# Which is the value of the number i/(1-i)? Is the same value of the number i/(1+i)?

hala718 | Certified Educator

i/1-i = i/1+i

cross multiply:

i(1+i) = i(1-i)

==> i+i^2 = i-i^2

==> 2i^2 = =

==> i^2 = 0

==> i =0

then :

i/1+i= 0/1 =0

i/1-i= 0

neela | Student

The value of i/(1-i) is  i (1+i)/{(1-i)(1+i)} =( i+i^2)/(1-i^2) = (i-1)/2, where i = sqrt(-1) and therefore i^2 = -1.

So the value of the number is (i-1)/2.

The value of i/(1+i) = i(1-i)/{(1+i)(1-i)} = (i-i^2)/ (1-i^2) = (i+1)/2

So the given two  numbers  are not equal as their diffrence = (i+1)/2 -(i-1)/2 = 1.

giorgiana1976 | Student

It is easy to notice that both, numerator and denominator, are complex numbers.

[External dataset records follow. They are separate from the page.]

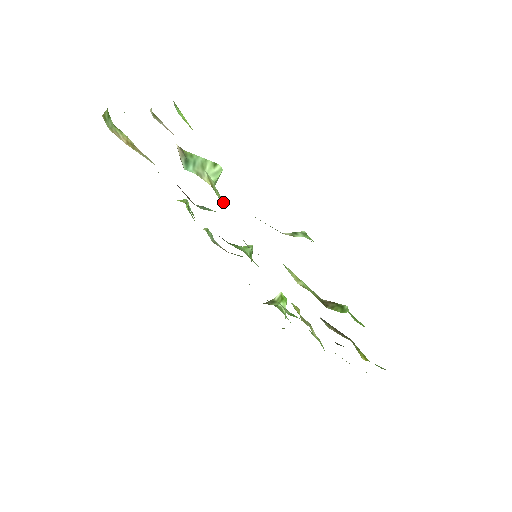
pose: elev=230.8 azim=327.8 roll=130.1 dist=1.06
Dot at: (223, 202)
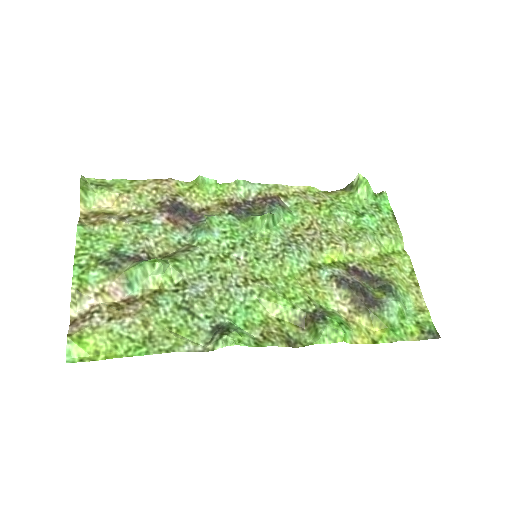
Dot at: (182, 278)
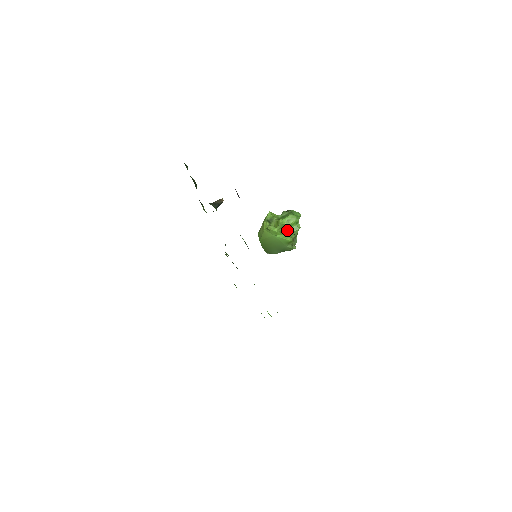
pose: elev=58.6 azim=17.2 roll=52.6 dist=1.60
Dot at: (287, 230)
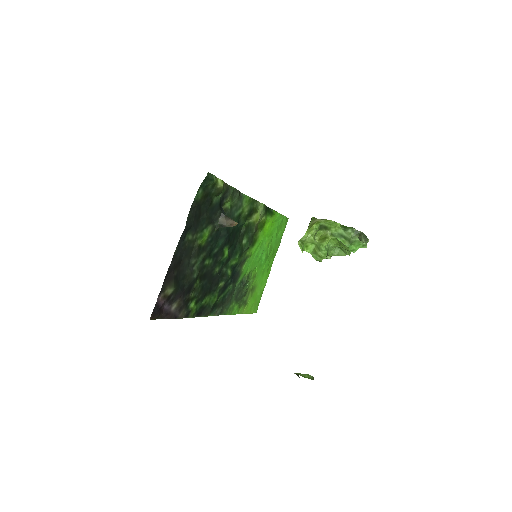
Dot at: (318, 256)
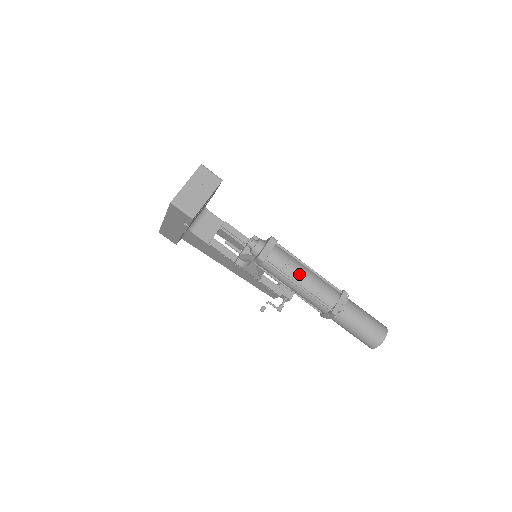
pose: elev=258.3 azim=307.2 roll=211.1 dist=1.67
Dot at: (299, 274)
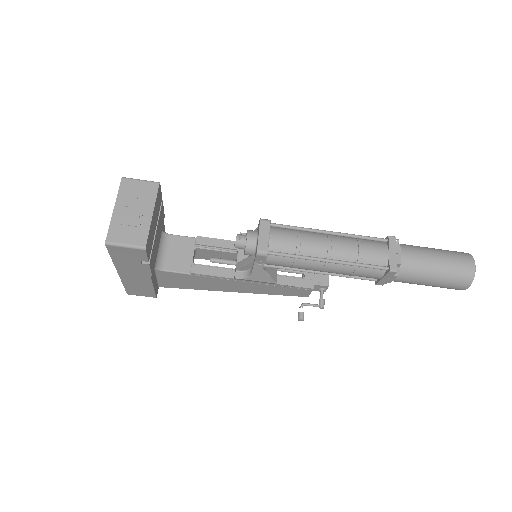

According to the rule, if we have a ratio which has at denominator a complex number, this one has to be multiplied with the conjugate of the complex number, which in this case is (1+i).

i/(1-i)=i*(1+i)/(1-i)*(1+i)

After opening the brackets and knowing from the theory of the complex number that i^2=-1, we'll get:

i/(1-i)=(i-1)/2

In the same way we'll calculate i/(1+i), having now as conjugate (1-i).

i/(1+i)=i*(1-i)/(1-i)*(1+i)

(i-i^2)/1-i^2

So, the number will be:

(i-i^2)/1-i^2=(i-1)/(1+1)=(i-1)/2

From both results we notice that: i/(1-i)=i/(1+i).